Using this directive, we can add extra class members to the parser class. Since code blocks are also member functions, any extra members we add become accessible from inside the code blocks. This is a great way to make the parser configurable.

For example, if you specify %extra_class_members like this:

%extra_class_members {
    let shouldGenerateParseTree: Bool
    init(shouldGenerateParseTree: Bool) {
        self.shouldGenerateParseTree = shouldGenerateParseTree
    }
}

We can access the shouldGenerateParseTree as an instance variable in all our code blocks. The code blocks can then conditionally generate the parse tree. Creating the parser as Parser(shouldGenerateParseTree: false) would suspend parse tree generation.

Precedence and associativity

A grammar rule with multiple recursions can cause the grammar to become ambiguous, resulting in shift-reduce conflicts. One way to fix these conflicts is to specify associativity. When there are multiple such rules, we might also need to specify the relative precedence between them.

For example:

%left_associative PLUS MINUS.
%left_associative MULT DIV.
%right_associative POW.

specifies that:

Citron handles precedence and associativity in the same way as Lemon, so the “Precedence Rules” section in the Lemon documentation applies to Citron as well. Lemon’s %left, %right and %nonassoc correspond to Citron’s %left_associative, %right_associative and %nonassociative respectively.

left_associative

Specifies that a token is left asscociative.

right_associative

Specifies that a token is right asscociative.

nonassociative

Specifies that a token is non-asscociative.

Grammar controls

start_symbol

Specifies the nonterminal to be used as the start symbol of the grammar.

If this directive is not specified, the LHS of the first rule in the grammar is considered to be start symbol.

For example:

%start_symbol func_header

token

The order of tokens in the CitronTokenCode enumeration is determined by the order in which the tokens appear in the grammar. In case you’d like a token to appear earlier in the enumeration, you can tell Citron about the token before it appears in the grammar with this directive.

For example:

%token COMMA

fallback

Specifies that a token can, if required, be treated as another token.
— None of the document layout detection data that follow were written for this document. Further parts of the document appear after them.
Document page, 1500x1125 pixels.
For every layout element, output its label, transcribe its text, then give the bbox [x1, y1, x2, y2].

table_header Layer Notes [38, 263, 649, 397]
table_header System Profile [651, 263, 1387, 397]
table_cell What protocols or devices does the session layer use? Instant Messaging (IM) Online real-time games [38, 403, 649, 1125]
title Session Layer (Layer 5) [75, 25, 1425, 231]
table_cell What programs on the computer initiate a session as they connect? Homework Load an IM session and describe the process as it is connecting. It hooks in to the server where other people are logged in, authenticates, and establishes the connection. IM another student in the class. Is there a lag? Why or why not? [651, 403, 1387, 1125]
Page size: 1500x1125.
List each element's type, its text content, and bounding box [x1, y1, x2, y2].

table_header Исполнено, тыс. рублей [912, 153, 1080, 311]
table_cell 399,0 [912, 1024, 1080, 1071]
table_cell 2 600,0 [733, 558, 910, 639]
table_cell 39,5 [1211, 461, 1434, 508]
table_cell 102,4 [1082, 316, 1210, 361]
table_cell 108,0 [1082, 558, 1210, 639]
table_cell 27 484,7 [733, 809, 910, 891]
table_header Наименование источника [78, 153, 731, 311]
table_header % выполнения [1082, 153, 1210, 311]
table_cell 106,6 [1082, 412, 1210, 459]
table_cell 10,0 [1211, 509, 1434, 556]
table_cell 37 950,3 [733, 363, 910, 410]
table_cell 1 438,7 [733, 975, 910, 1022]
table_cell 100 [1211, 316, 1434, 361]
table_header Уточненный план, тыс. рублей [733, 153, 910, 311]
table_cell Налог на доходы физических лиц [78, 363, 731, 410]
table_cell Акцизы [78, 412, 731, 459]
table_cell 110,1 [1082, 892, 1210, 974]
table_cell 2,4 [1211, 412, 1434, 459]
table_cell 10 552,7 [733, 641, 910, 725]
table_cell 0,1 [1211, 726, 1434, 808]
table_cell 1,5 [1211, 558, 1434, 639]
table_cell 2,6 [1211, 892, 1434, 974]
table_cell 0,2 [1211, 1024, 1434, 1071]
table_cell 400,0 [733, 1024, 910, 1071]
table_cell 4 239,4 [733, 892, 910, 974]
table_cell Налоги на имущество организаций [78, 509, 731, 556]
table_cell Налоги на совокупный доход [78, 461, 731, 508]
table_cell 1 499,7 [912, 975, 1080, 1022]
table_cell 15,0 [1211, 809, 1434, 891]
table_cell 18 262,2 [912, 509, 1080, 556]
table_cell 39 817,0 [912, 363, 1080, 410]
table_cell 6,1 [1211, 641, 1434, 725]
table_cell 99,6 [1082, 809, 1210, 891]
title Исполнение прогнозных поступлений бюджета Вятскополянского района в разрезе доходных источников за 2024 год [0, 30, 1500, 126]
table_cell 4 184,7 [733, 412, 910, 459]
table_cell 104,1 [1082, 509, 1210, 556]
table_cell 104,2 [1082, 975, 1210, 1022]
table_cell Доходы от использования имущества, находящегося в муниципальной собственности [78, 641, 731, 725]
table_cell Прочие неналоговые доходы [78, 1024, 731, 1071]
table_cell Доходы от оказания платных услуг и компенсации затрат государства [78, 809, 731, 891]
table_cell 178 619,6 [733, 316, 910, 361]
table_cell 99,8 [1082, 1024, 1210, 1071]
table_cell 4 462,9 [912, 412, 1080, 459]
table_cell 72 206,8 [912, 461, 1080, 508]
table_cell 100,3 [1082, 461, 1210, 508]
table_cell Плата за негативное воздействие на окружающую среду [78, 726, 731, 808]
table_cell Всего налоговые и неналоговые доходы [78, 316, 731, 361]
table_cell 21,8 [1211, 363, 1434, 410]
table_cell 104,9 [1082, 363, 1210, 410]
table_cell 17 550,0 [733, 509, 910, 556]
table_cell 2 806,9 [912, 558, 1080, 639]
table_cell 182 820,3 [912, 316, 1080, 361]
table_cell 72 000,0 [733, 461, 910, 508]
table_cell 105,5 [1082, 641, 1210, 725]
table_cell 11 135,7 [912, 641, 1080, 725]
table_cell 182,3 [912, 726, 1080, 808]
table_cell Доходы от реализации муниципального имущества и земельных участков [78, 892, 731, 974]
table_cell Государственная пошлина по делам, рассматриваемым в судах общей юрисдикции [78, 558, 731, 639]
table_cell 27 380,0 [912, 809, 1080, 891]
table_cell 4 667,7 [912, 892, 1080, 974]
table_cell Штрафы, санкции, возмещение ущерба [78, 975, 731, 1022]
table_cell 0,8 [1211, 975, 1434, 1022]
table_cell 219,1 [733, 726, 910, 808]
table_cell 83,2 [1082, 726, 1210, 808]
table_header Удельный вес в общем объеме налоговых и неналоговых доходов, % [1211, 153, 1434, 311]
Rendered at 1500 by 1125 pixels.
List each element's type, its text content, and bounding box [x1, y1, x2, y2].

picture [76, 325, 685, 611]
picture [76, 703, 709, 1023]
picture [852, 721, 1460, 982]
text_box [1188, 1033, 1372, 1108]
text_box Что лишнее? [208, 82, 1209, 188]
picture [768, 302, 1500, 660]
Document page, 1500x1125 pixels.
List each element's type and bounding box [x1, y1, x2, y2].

For example, in the above grammar, the keywords throws and rethrows would be identified as the tokens THROWS and RETHROWS. So an input like func fn(throws: Bool) would result in a syntax error, because the THROWS token is not allowed inside the parameters clause. If you’d like to allow the use of throws and rethrows as identifiers, you can say:

%fallback IDENTIFIER THROWS RETHROWS.

This specifies that the tokens THROWS and RETHROWS can be treated as IDENTIFIER if that would help avoid a syntax error.

wildcard

Specifies a catch-all fallback token.

For example:

%wildcard IDENTIFIER.

specifies that IDENTIFIER is a fallback for every other token in the grammar.

token_set

Specifies that a nonterminal should be treated as a set of tokens.

For example, in the above grammar, the throws_clause nonterminal might get defined like this, along with type specifications and code blocks:

%nonterminal_type throws_clause FunctionToken // same as %token_type

throws_clause ::= THROWS(t). { return t }
throws_clause ::= RETHROWS(t). { return t }

You can replace all those lines with a token set specification like this:

%token_set throws_clause THROWS | RETHROWS.